### Record extracts

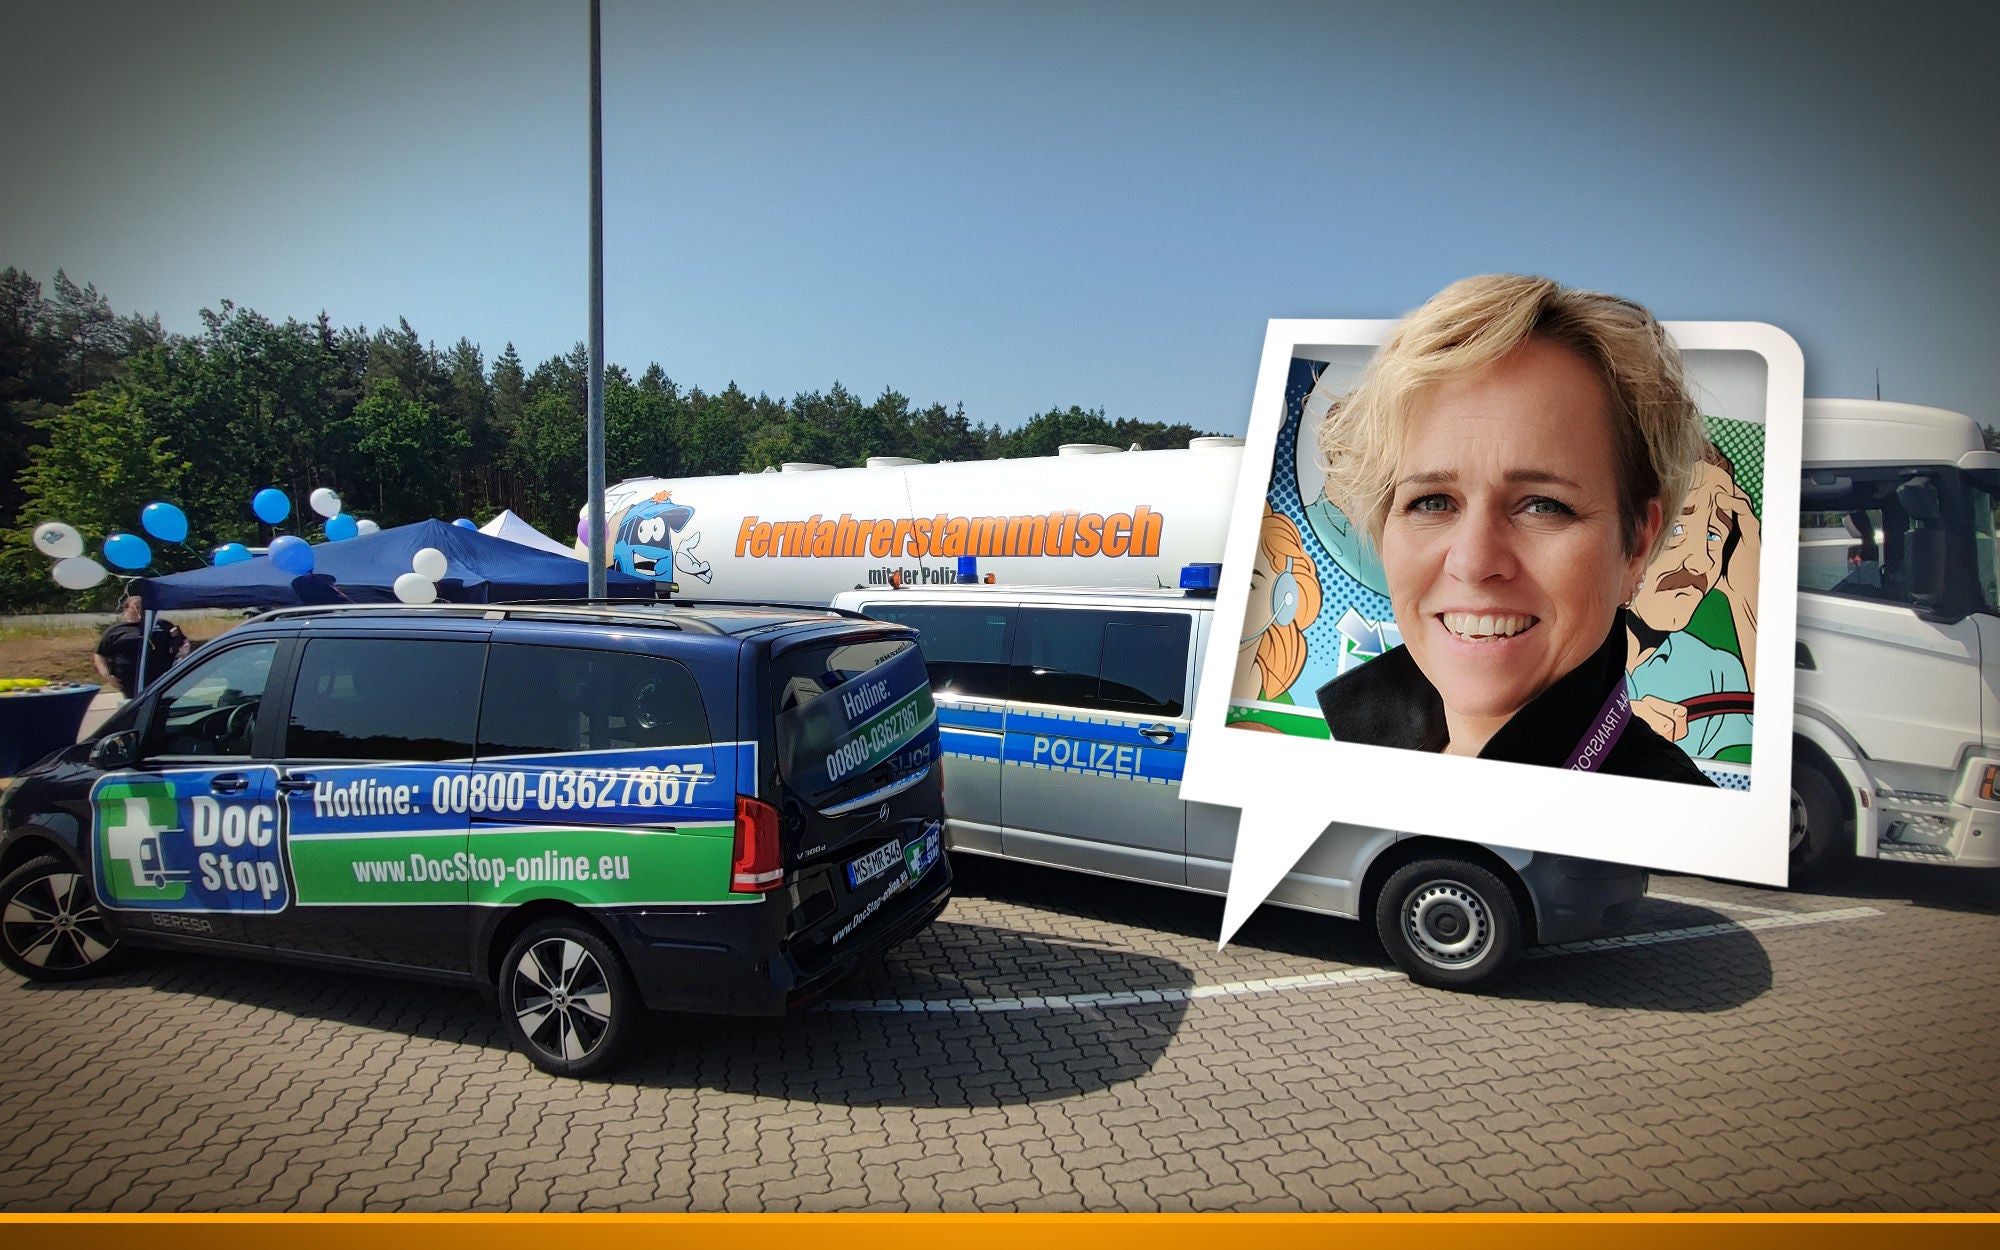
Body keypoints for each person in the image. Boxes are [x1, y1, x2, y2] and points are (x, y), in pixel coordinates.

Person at [1311, 274, 1714, 785]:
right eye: (1432, 502)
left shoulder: (1683, 846)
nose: (1474, 561)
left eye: (1544, 506)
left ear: (1635, 545)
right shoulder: (1343, 771)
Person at [1625, 441, 1758, 761]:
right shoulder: (1569, 649)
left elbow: (1771, 735)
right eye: (1677, 528)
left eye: (1714, 535)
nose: (1700, 562)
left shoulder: (1719, 672)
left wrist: (1746, 591)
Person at [93, 595, 191, 699]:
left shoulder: (161, 625)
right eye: (136, 607)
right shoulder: (116, 631)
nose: (140, 610)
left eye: (144, 607)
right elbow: (100, 655)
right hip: (131, 683)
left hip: (162, 679)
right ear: (126, 608)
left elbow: (182, 642)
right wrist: (107, 676)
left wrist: (182, 653)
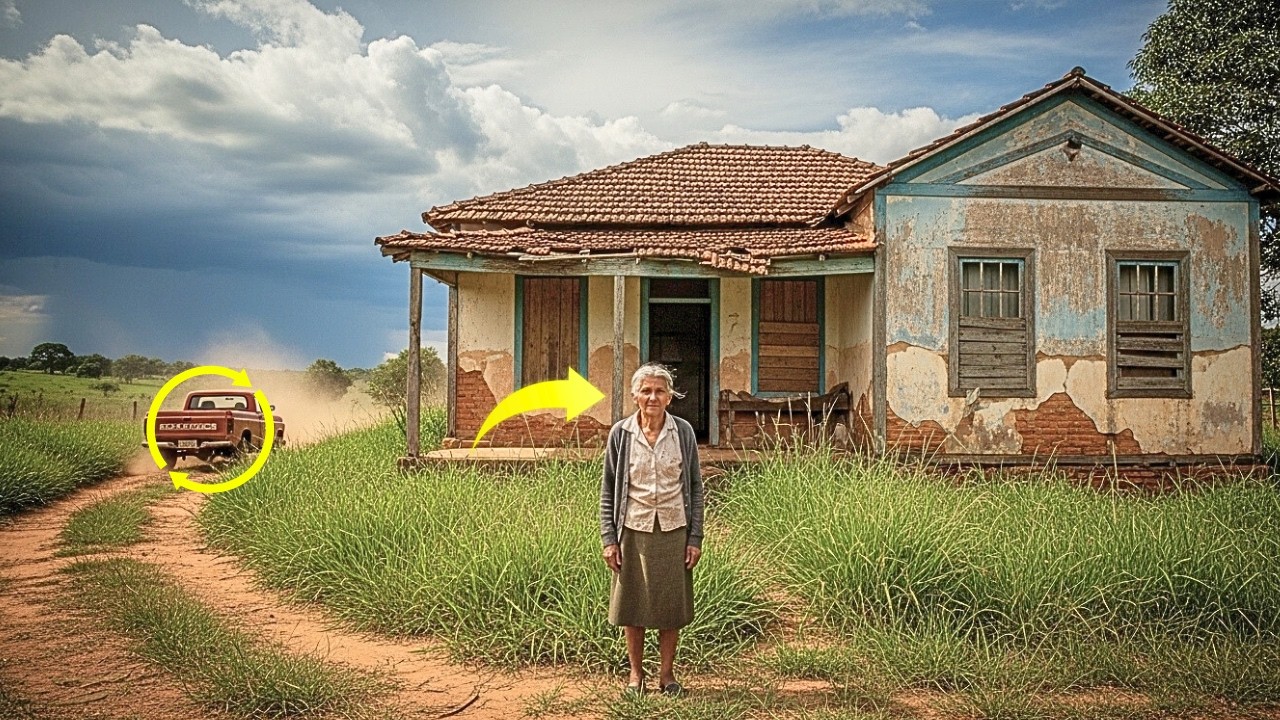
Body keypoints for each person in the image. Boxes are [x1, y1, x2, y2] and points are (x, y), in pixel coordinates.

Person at [599, 363, 704, 697]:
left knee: (670, 606)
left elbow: (696, 488)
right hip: (633, 528)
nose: (653, 397)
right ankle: (635, 675)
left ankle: (667, 676)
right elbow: (608, 490)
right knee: (634, 605)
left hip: (674, 529)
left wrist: (695, 537)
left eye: (660, 391)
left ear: (670, 397)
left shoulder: (683, 433)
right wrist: (609, 539)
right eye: (646, 391)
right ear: (635, 396)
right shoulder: (621, 434)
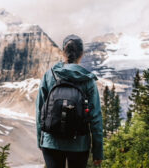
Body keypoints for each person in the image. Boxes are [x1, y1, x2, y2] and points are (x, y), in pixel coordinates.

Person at [36, 34, 103, 168]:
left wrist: (41, 140)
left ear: (63, 52)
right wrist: (97, 152)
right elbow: (95, 117)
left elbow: (40, 110)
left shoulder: (50, 75)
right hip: (79, 143)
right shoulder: (87, 80)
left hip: (51, 142)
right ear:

######

Exercise aim =
Leave every picture out and set down exactly the lines running from the one with "right shoulder: (1569, 649)" to the last line of the material above.

Answer section =
right shoulder: (1569, 649)
left elbow: (1771, 735)
right eye: (1677, 528)
left eye: (1714, 535)
nose: (1700, 562)
left shoulder: (1719, 672)
left wrist: (1746, 591)
Person at [93, 595, 191, 699]:
left shoulder: (161, 625)
right eye: (136, 607)
right shoulder: (116, 631)
nose: (140, 610)
left eye: (144, 607)
right elbow: (100, 655)
right hip: (131, 683)
left hip: (162, 679)
right ear: (126, 608)
left elbow: (182, 642)
right wrist: (107, 676)
left wrist: (182, 653)
Body keypoints for each person in the image. Boxes are [x1, y1, x2, y2] and points are (x, y), in pixel coordinates.

Person at [599, 363, 704, 697]:
left knee: (670, 606)
left elbow: (696, 488)
right hip: (633, 528)
nose: (653, 397)
right ankle: (635, 675)
left ankle: (667, 676)
right elbow: (608, 490)
right knee: (634, 605)
left hip: (674, 529)
left wrist: (695, 537)
left eye: (660, 391)
left ear: (670, 397)
left shoulder: (683, 433)
right wrist: (609, 539)
right eye: (646, 391)
right ear: (635, 396)
right shoulder: (621, 434)
Body keypoints for each person in the image. Boxes are [x1, y1, x2, y2] and points are (x, y), in pixel coordinates.

Person at [36, 34, 103, 168]:
left wrist: (41, 140)
left ear: (63, 52)
right wrist: (97, 152)
right elbow: (95, 117)
left elbow: (40, 110)
left shoulder: (50, 75)
right hip: (79, 143)
right shoulder: (87, 80)
left hip: (51, 142)
right ear:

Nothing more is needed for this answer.